# [Instructions to follow]
Reproduce word for word everything in the passage on coal seam gas and Abbot Point from "There is no" down to "me so angry.".

Allowing fishing in NSW Marine Parks, the culling of sharks in WA, both stupid, but they're not it either.

Much of the Northern Rivers region of NSW, including my own Shire, is under threat from industrial scale Coal Seam Gas mining, potentially thousands of wells. Following the latest round of State Government appeasements/ regulations, very little of our Shire, excluding the urban settlements, is protected. I have watched the well site protests to the north and south of me. It's getting closer.

There is no doubt whatsoever that the overwhelming majority of my community do not want the CSG industry here. I have stated publicly that I will do all in my power to oppose CSG. I'm now at the pointy end. Does "all in my power" include getting chained to a fence or bulldozer. Will I stand at the Shire border in my white robes and declare in my best Gandalf voice, "none shall pass". I think so. It scares the living daylights out of me, but I'm psyching myself. But even that's not what has got me so angry.

It's Abbot Point.

And the stupid decision that this site in the middle of the Great Barrier Reef should be the preferred location for what will become the world's largest coal terminal.

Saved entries
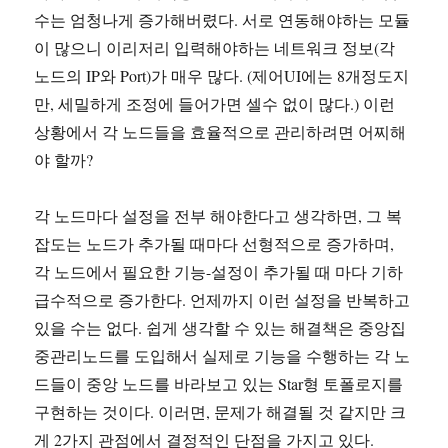
수는 엄청나게 증가해버렸다. 서로 연동해야하는 모듈
이 많으니 이리저리 입력해야하는 네트워크 정보(각
노드의 IP와 Port)가 매우 많다. (제어UI에는 8개정도지
만, 세밀하게 조정에 들어가면 셀수 없이 많다.) 이런
상황에서 각 노드들을 효율적으로 관리하려면 어찌해
야 할까?
각 노드마다 설정을 전부 해야한다고 생각하면, 그 복
잡도는 노드가 추가될 때마다 선형적으로 증가하며,
각 노드에서 필요한 기능-설정이 추가될 때 마다 기하
급수적으로 증가한다. 언제까지 이런 설정을 반복하고
있을 수는 없다. 쉽게 생각할 수 있는 해결책은 중앙집
중관리노드를 도입해서 실제로 기능을 수행하는 각 노
드들이 중앙 노드를 바라보고 있는 Star형 토폴로지를
구현하는 것이다. 이러면, 문제가 해결될 것 같지만 크
게 2가지 관점에서 결정적인 단점을 가지고 있다.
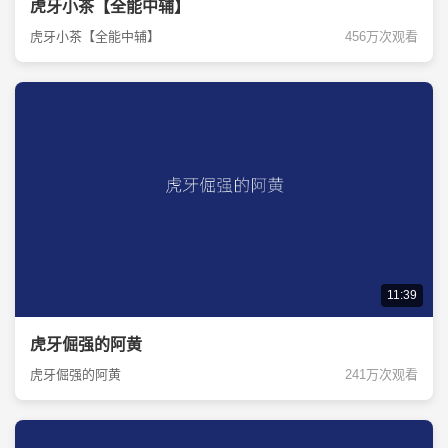
虎牙小茶【全能中辅】
虎牙小茶【全能中辅】
456万次观看
11:39
虎牙倔强的阿黄
虎牙倔强的阿黄
241万次观看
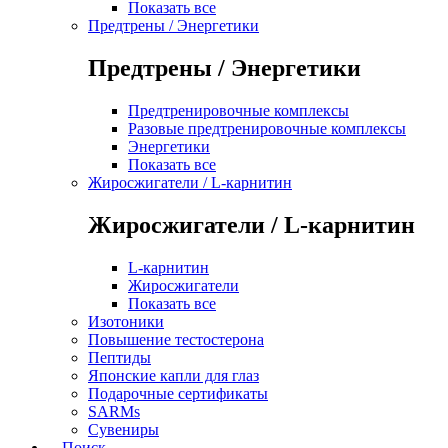
Показать все
Предтрены / Энергетики
Предтрены / Энергетики
Предтренировочные комплексы
Разовые предтренировочные комплексы
Энергетики
Показать все
Жиросжигатели / L-карнитин
Жиросжигатели / L-карнитин
L-карнитин
Жиросжигатели
Показать все
Изотоники
Повышение тестостерона
Пептиды
Японские капли для глаз
Подарочные сертификаты
SARMs
Сувениры
Поиск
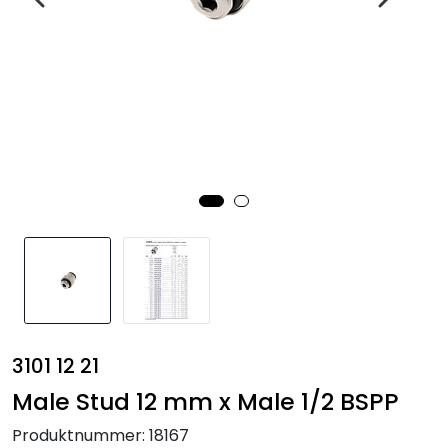
Annet
3101 12 21
Male Stud 12 mm x Male 1/2 BSPP
Produktnummer:
18167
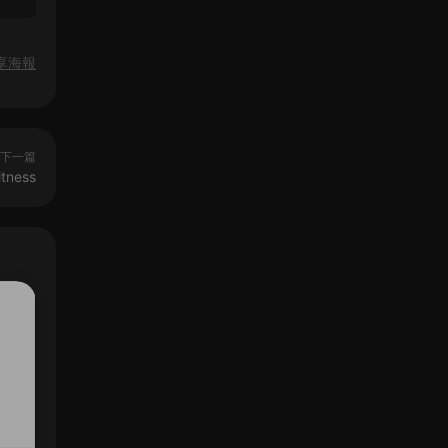
享海報
下一篇
tness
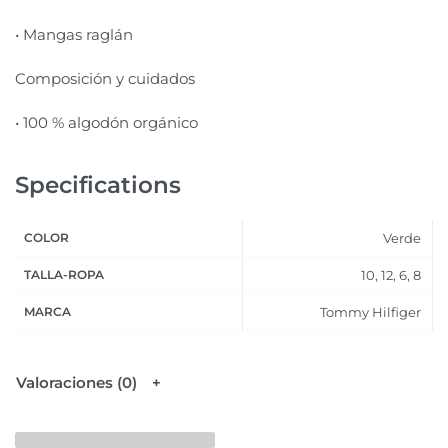
• Mangas raglán
Composición y cuidados
• 100 % algodón orgánico
Specifications
COLOR
Verde
TALLA-ROPA
10, 12, 6, 8
MARCA
Tommy Hilfiger
Valoraciones (0)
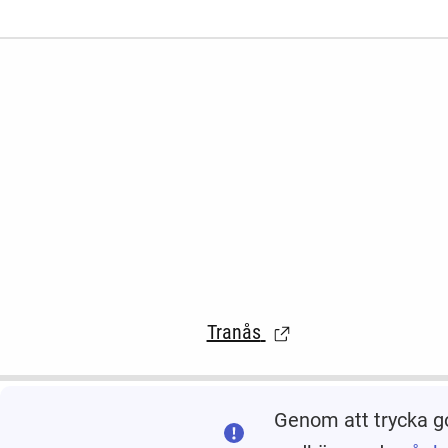
Tranås
(Länk till extern sida.)
Genom att trycka g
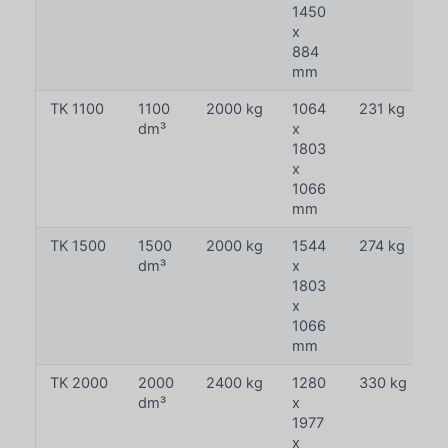
1450
x
884
mm
TK 1100
1100
2000 kg
1064
231 kg
dm³
x
1803
x
1066
mm
TK 1500
1500
2000 kg
1544
274 kg
dm³
x
1803
x
1066
mm
TK 2000
2000
2400 kg
1280
330 kg
dm³
x
1977
x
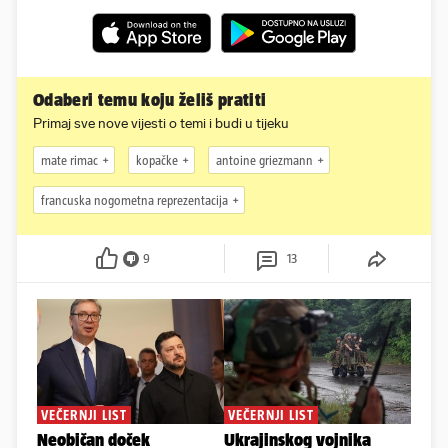
Odaberi temu koju želiš pratiti
Primaj sve nove vijesti o temi i budi u tijeku
mate rimac
kopačke
antoine griezmann
francuska nogometna reprezentacija
9
13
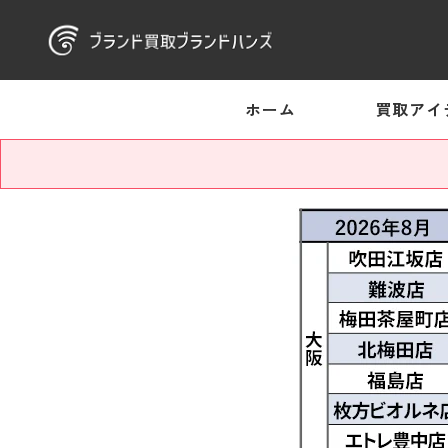
ホーム
買取アイ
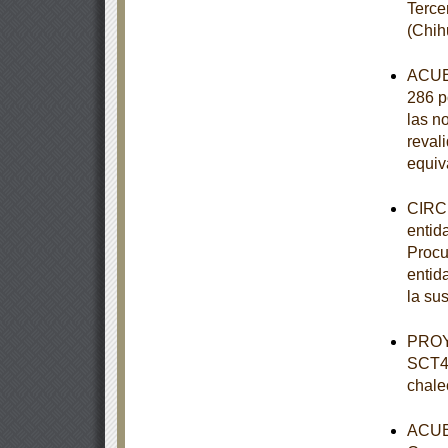
Terce
(Chih
ACUER
286 p
las n
revali
equiv
CIRCU
entid
Procu
entid
la su
PROY
SCT4-
chale
ACUER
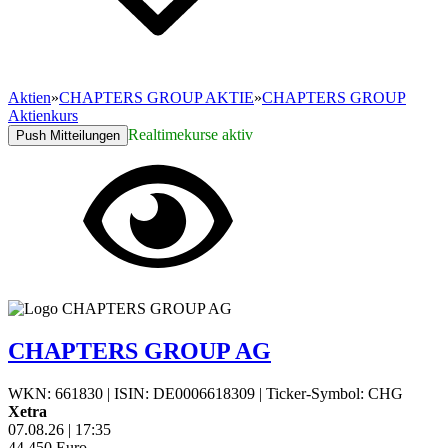
Aktien
»
CHAPTERS GROUP AKTIE
»
CHAPTERS GROUP
Aktienkurs
Realtimekurse aktiv
Push Mitteilungen
CHAPTERS GROUP AG
WKN: 661830
|
ISIN: DE0006618309
|
Ticker-Symbol: CHG
Xetra
07.08.26
|
17:35
44,450
Euro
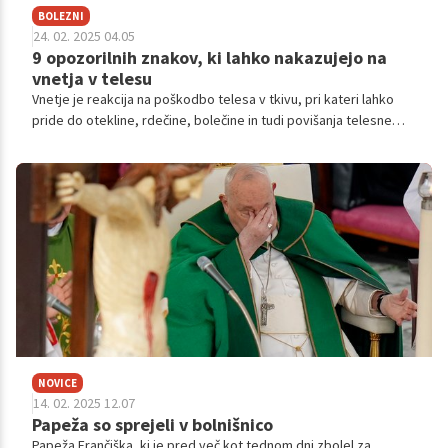
BOLEZNI
24. 02. 2025 04.05
9 opozorilnih znakov, ki lahko nakazujejo na
vnetja v telesu
Vnetje je reakcija na poškodbo telesa v tkivu, pri kateri lahko
pride do otekline, rdečine, bolečine in tudi povišanja telesne
temperature. Kakšni so najpogostejši znaki, ki nakazujejo vnetje
v telesu?
NOVICE
14. 02. 2025 12.07
Papeža so sprejeli v bolnišnico
Papeža Frančiška, ki je pred več kot tednom dni zbolel za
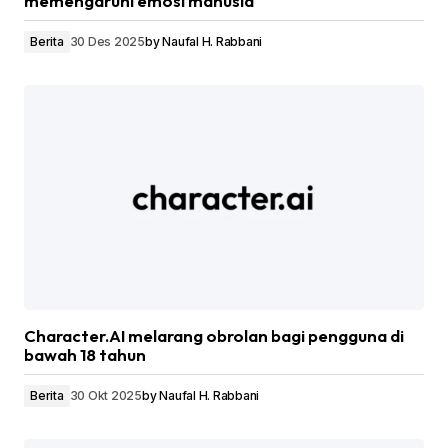
memengaruhi emosi manusia
Berita
30 Des 2025
by
Naufal H. Rabbani
Character.AI melarang obrolan bagi pengguna di
bawah 18 tahun
Berita
30 Okt 2025
by
Naufal H. Rabbani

# [Reply]
There is no doubt whatsoever that the overwhelming majority of my community do not want the CSG industry here. I have stated publicly that I will do all in my power to oppose CSG. I'm now at the pointy end. Does "all in my power" include getting chained to a fence or bulldozer. Will I stand at the Shire border in my white robes and declare in my best Gandalf voice, "none shall pass". I think so. It scares the living daylights out of me, but I'm psyching myself. But even that's not what has got me so angry.